[EXCERPT TO READ — start]

Along the Berlin wall, in those years Kreuzberg was growing, a semi-clandestine neighborhood populated by Turkish immigrants, subject to discrimination and violence. Ulay had spent hours taking photos it . Then he goes back, fraternizes with a Turkish family to which he explains he is a contemporary artist who wishes to bring the issue of Turkish immigration to national attention. He asks to visit their home. In their living room-kitchen he notices a painting on a wall. He asks for permission to return a few days later, and to replace it with another painting and photograph it with the family around. An half an hour deal that the family agrees to. Ulay returns to the Neue Nationalgalerie to focus on his plan, like a robber visiting a bank before the hit. The Spitzweg painting is located in a semi-basement, in a room with two large wooden doors that guarantee air conditioning. To reach the exit there is a flight of stairs, then a large hall with the ticket office and revolving access doors. Imagining that the revolving doors lock in the event of an alarm, attention goes to a small side emergency exit. That door, probably also connected to the alarm, has a seal that hopefully jumps if pushed hard. He writes down the whole path, and the next day he goes into action.

[EXCERPT TO READ — finish]

WORK TO BE COMPLETED
According to the passage about Ulay's plan, where in the Neue Nationalgalerie is the Spitzweg painting located? The records that come next have no connection to the text.

[DATA LISTING — start]

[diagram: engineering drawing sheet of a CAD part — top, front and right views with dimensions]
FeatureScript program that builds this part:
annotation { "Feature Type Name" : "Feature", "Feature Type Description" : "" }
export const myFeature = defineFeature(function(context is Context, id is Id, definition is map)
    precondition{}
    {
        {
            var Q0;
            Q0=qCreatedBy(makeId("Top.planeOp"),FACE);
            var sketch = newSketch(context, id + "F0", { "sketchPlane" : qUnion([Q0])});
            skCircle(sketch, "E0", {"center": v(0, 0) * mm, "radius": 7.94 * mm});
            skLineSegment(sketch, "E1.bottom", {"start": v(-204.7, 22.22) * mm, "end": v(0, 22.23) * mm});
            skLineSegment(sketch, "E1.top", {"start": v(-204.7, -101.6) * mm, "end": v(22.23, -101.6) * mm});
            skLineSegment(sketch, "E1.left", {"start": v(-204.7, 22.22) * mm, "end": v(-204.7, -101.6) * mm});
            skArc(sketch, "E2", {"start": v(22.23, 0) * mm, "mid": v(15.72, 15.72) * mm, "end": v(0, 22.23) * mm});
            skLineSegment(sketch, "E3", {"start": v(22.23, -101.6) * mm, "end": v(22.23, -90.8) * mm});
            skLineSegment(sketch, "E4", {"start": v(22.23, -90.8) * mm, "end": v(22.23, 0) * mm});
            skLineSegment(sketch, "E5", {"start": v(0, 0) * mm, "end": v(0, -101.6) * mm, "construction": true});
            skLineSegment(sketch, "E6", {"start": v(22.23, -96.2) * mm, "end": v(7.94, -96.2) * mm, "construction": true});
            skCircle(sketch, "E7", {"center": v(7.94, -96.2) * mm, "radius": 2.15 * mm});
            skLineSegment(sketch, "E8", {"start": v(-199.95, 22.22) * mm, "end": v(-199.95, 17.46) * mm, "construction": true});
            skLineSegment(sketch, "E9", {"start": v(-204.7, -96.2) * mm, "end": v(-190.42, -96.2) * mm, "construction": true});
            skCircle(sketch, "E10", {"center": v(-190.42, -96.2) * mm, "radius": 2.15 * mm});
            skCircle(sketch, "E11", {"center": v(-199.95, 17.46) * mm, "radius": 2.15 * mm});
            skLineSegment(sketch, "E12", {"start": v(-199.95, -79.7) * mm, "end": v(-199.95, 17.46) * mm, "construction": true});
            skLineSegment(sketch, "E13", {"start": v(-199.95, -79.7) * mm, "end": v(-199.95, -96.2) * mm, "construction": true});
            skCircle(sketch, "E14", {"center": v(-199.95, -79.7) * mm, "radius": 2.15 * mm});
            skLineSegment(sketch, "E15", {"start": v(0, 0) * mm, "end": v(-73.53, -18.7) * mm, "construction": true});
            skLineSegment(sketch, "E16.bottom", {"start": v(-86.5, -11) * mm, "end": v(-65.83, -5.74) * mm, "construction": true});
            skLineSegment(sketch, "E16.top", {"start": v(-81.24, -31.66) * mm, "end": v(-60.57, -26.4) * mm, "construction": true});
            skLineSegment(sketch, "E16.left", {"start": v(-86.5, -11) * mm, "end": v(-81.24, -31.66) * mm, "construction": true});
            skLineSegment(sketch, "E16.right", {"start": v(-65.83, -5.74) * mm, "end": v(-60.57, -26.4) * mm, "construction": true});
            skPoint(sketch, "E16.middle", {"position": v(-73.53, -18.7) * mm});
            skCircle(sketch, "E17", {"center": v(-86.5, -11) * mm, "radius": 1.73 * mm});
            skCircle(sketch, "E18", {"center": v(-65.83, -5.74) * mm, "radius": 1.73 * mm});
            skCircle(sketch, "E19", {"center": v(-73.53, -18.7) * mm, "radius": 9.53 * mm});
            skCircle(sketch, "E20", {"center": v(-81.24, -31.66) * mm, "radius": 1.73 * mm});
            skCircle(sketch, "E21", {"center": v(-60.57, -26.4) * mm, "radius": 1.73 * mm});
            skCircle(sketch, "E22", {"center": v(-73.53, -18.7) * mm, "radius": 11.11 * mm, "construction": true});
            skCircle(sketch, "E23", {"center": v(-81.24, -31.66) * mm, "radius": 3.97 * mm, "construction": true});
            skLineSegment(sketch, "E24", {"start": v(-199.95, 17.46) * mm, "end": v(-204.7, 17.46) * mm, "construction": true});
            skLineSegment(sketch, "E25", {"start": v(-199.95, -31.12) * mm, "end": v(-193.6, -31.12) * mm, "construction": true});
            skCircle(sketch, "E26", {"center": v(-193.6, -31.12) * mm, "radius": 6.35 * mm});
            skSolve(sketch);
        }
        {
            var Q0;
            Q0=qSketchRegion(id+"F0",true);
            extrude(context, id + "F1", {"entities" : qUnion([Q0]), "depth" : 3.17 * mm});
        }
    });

[DATA LISTING — finish]

FINISHED TASK
In a semi-basement, in a room with two large wooden doors that guarantee air conditioning.